• [ACTIVITY] Please output the listing that follows exactly, but keep all images out.

• [GIVEN MATERIAL]
--- --- ---

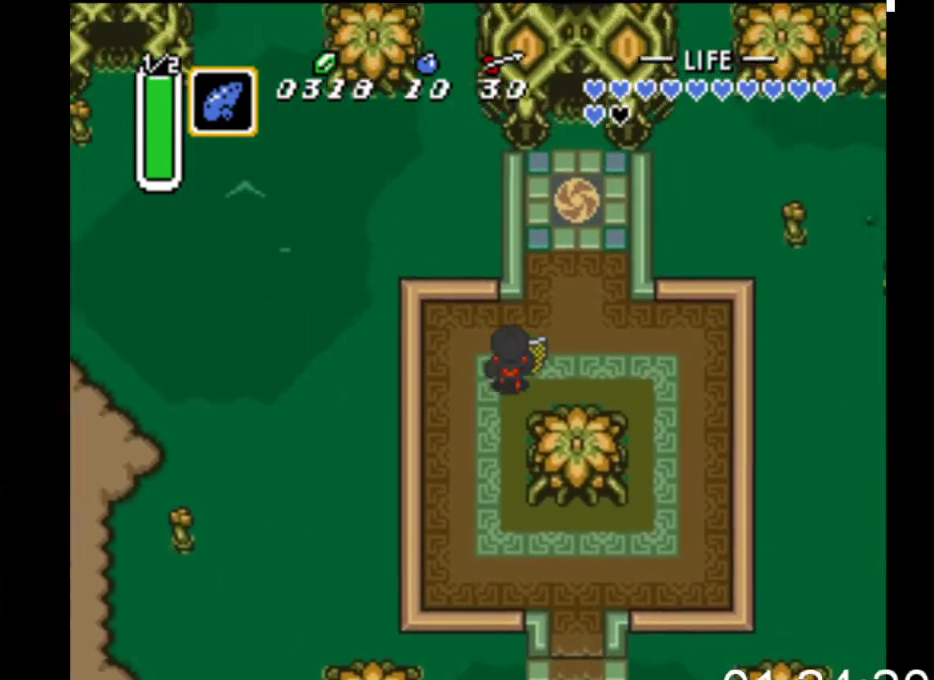
{"buttons": ["DPAD_UP"], "events": [[367, "DPAD_RIGHT", "up"]]}
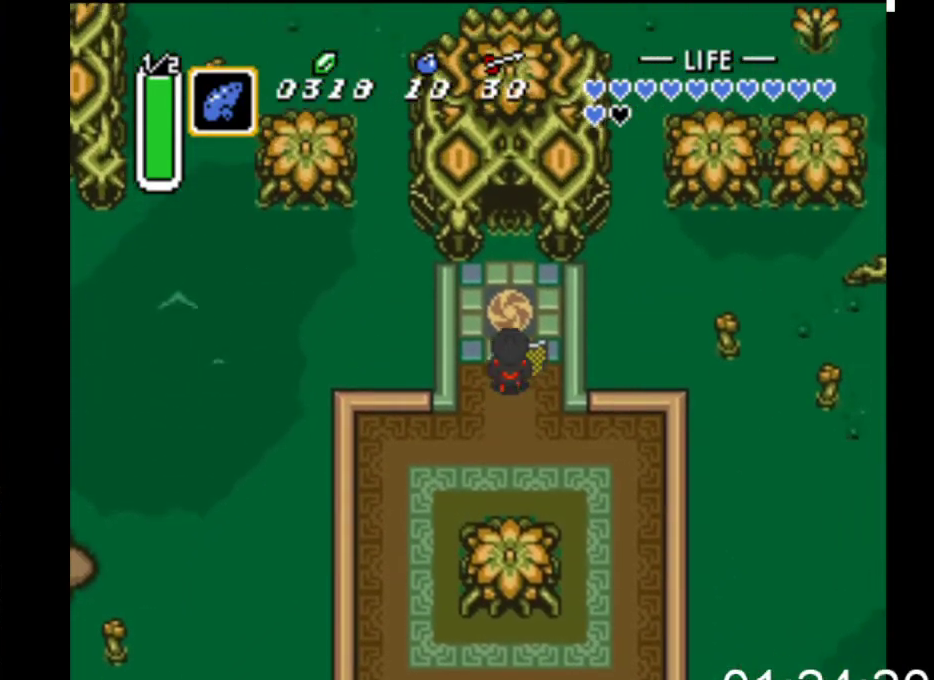
{"buttons": ["B", "DPAD_UP"], "events": [[67, "B", "down"]]}
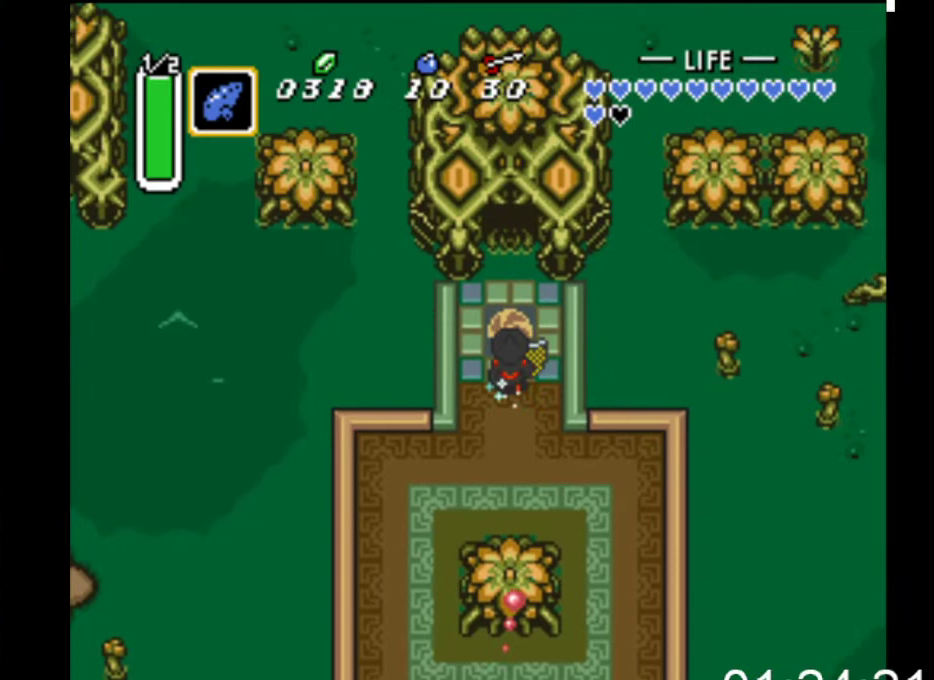
{"buttons": ["B", "DPAD_UP"], "events": []}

--- --- ---

• [FINISHED TASK]
{"buttons": ["DPAD_UP"], "events": [[367, "DPAD_RIGHT", "up"]]}
{"buttons": ["B", "DPAD_UP"], "events": [[67, "B", "down"]]}
{"buttons": ["B", "DPAD_UP"], "events": []}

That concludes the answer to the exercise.